Aufgabe: Führen Sie den Auszug aus der Buchbesprechung im Anschluss an seinen letzten Satz weiter.

Die Rezepte, die dem Buch zugrunde liegen, lassen sich durchaus analysieren und dechiffrieren: Da sind zum einen die originellen Figuren. Ambrosius ist ein Nerd, der leicht zum Mobbing-Opfer wird, sich nicht gut wehren kann, aber schlau ist. Cosmo ist eigentlich ein guter junger Mann mit dem Herz auf dem richtigen Fleck, der aber mit Drogen auf die schiefe Bahn gekommen war und dafür gebüßt hat. Er versucht sein Leben zu ändern, ein besserer Mensch zu sein, aber das wird ihm auch nicht ganz leicht gemacht. Beide sind auf ihre Art sperrig. Gut konstruiert sind aber nicht nur die Hauptfiguren (zu denen noch Ambrosius‘ Mutter und Amanda gehören), sondern das geht bis in die Nebenfiguren, wenn Ambrosius im Scrabble-Club auf viele Leute trifft. Man folgt ihnen einfach gerne, und die Dialoge zwischen den Figuren haben Charme.

Bereitgestellte Daten:
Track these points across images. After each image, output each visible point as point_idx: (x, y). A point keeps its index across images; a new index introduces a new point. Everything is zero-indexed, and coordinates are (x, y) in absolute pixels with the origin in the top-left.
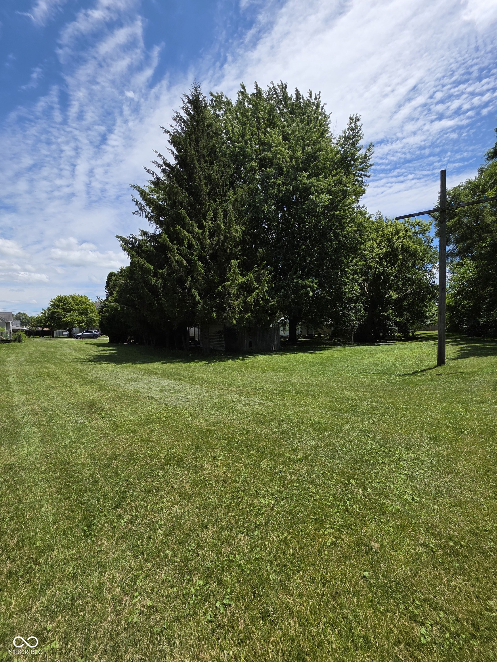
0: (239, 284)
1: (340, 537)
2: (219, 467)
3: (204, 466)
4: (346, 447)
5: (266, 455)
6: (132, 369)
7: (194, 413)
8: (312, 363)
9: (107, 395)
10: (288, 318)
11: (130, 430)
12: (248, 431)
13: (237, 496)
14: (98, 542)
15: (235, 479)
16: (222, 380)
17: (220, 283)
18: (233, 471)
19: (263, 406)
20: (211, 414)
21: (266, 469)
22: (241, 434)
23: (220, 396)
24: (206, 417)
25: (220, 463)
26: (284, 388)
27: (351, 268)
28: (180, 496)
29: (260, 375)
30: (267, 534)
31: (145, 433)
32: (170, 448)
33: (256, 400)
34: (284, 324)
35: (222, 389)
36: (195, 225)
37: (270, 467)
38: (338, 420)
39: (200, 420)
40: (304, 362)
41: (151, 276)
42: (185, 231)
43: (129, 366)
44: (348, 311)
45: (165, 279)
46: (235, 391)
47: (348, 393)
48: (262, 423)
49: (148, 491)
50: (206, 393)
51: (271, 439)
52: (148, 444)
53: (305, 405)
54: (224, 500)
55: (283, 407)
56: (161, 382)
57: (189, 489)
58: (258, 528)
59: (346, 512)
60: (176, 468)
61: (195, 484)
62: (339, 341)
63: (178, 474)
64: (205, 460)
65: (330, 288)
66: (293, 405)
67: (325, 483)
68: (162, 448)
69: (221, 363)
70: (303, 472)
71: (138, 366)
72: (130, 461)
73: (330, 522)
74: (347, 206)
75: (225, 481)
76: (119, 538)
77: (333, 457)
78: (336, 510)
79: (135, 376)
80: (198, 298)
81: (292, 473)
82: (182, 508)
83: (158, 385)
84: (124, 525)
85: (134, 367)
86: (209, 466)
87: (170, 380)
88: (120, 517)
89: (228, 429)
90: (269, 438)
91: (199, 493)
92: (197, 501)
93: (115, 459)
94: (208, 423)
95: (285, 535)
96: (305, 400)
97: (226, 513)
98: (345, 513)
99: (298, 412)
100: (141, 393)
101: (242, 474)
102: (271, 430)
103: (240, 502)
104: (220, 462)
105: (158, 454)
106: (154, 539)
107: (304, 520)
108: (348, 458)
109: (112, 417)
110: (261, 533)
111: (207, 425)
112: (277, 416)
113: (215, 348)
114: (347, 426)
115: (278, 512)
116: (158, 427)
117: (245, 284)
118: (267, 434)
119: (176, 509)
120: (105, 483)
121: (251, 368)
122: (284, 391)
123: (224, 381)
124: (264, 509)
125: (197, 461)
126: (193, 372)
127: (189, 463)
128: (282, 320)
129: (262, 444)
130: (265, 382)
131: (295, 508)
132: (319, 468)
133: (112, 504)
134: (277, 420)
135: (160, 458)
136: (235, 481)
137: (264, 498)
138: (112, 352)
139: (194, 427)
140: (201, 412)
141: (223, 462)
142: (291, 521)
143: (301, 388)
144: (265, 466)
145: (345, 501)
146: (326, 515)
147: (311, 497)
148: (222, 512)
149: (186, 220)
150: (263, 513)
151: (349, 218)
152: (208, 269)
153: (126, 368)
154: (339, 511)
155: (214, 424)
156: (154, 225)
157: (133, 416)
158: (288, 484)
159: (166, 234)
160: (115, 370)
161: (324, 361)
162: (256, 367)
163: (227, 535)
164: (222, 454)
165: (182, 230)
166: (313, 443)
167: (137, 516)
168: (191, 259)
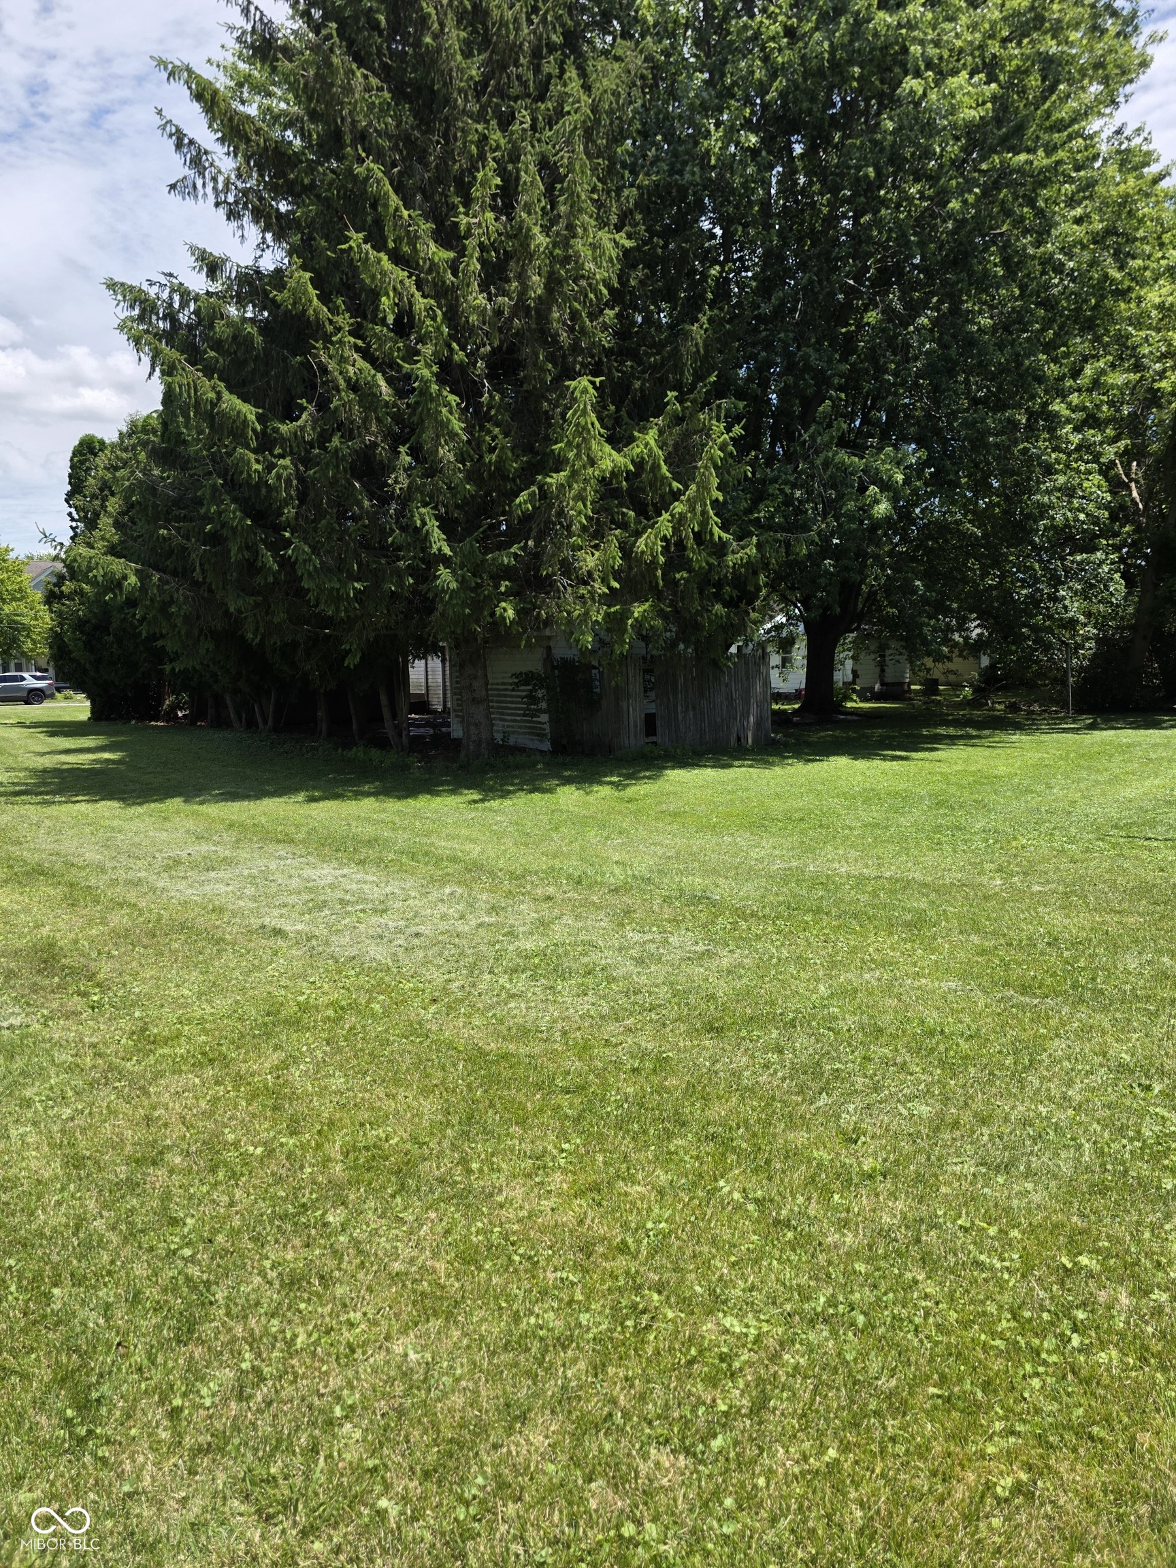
0: (602, 480)
1: (1049, 1467)
2: (559, 1195)
3: (500, 1191)
4: (1057, 1128)
5: (737, 1151)
6: (190, 824)
7: (446, 991)
8: (902, 800)
9: (104, 922)
10: (798, 618)
11: (204, 1054)
12: (662, 1063)
13: (634, 1306)
14: (121, 1462)
15: (624, 1242)
16: (544, 863)
17: (527, 476)
18: (613, 1211)
19: (714, 964)
20: (513, 996)
21: (738, 1207)
22: (634, 1070)
23: (543, 925)
24: (491, 1007)
25: (557, 1180)
26: (794, 896)
27: (1074, 398)
28: (414, 1303)
29: (696, 843)
30: (761, 1449)
31: (263, 1065)
32: (362, 1125)
33: (682, 940)
34: (786, 645)
35: (549, 898)
36: (426, 226)
37: (757, 1201)
38: (1020, 1021)
39: (469, 1016)
40: (870, 796)
41: (247, 447)
42: (384, 257)
43: (178, 812)
44: (1056, 582)
45: (304, 460)
46: (598, 907)
47: (1058, 920)
48: (715, 1029)
49: (293, 1282)
50: (489, 913)
51: (752, 1090)
52: (275, 1108)
53: (884, 964)
54: (584, 1318)
55: (792, 969)
56: (307, 872)
57: (448, 1276)
58: (724, 1426)
59: (1070, 1377)
60: (393, 1196)
61: (469, 1258)
62: (1014, 708)
63: (402, 1221)
64: (499, 1170)
65: (981, 487)
66: (833, 964)
67: (977, 1263)
68: (331, 1123)
69: (536, 796)
70: (886, 1219)
71: (214, 810)
72: (213, 1170)
73: (1008, 1410)
74: (1060, 126)
75: (586, 1249)
76: (200, 1450)
77: (1006, 1168)
78: (1028, 1367)
79: (205, 848)
80: (439, 542)
81: (844, 1224)
82: (424, 1348)
83: (295, 883)
84: (214, 1405)
85: (197, 814)
86: (519, 1193)
87: (342, 865)
88: (195, 1374)
89: (584, 1049)
90: (746, 1089)
91: (486, 1293)
92: (484, 1320)
93: (154, 1163)
94: (503, 1028)
95: (832, 1453)
96: (879, 944)
97: (598, 1369)
98: (1064, 1377)
99: (856, 991)
100: (234, 915)
101: (649, 1225)
102: (753, 1057)
103: (648, 1328)
104: (558, 1176)
105: (319, 1146)
106: (330, 1456)
107: (904, 1403)
108: (1066, 1169)
109: (129, 1004)
110: (736, 1443)
111: (498, 1035)
112: (772, 1003)
113: (512, 741)
114: (1058, 1046)
115: (796, 1367)
116: (310, 1044)
117: (629, 476)
118: (737, 1074)
119: (407, 1348)
120: (127, 1251)
121: (657, 819)
122: (793, 908)
123: (552, 869)
124: (745, 1357)
125: (469, 1171)
126: (427, 834)
127: (441, 1181)
128: (779, 627)
129: (718, 1111)
130: (715, 871)
131: (863, 1355)
132: (950, 1208)
133: (159, 1327)
134: (772, 1019)
135: (327, 1160)
136: (623, 1248)
137: (741, 1317)
138: (107, 755)
139: (451, 1046)
140: (474, 985)
141: (570, 1178)
142: (853, 1402)
143: (863, 898)
144: (736, 1196)
145: (1062, 1334)
146: (987, 1386)
147: (927, 1315)
148: (582, 1365)
149: (386, 206)
150: (741, 1370)
151: (1071, 180)
152: (476, 416)
153: (165, 819)
154: (1041, 1369)
155: (525, 1033)
156: (253, 232)
157: (209, 1002)
158: (830, 1263)
159: (304, 268)
160: (126, 826)
161: (953, 790)
162: (676, 814)
163: (607, 1447)
164: (566, 1146)
165: (373, 254)
166: (923, 1110)
167: (256, 1370)
168: (408, 377)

Antwort zur Aufgabe:
Zum anderen hat die Geschichte einen typischen Kinderbuchplot: Ein Junge will sich endlich freischwimmen, weil er gefunden hat, was ihn begeistert und was ihm gut tut. Aber es gibt Hindernisse. Allem voran ist da Ambrosius‘ überängstliche Mutter zu nennen, aber auch Cosmo ist in Gefahr, seinen guten Weg zu verlassen. Und so spitzt sich vieles immer wieder zu, wird kompliziert, manches löst sich wieder auf – erst am Ende wird alles gut. „Peanuts und andere Katastrophen“ ist da eindeutig ein typischer Vertreter des Kinderbuchs: Man ahnt eigentlich von Anfang an, dass die Geschichte nicht im Desaster enden kann.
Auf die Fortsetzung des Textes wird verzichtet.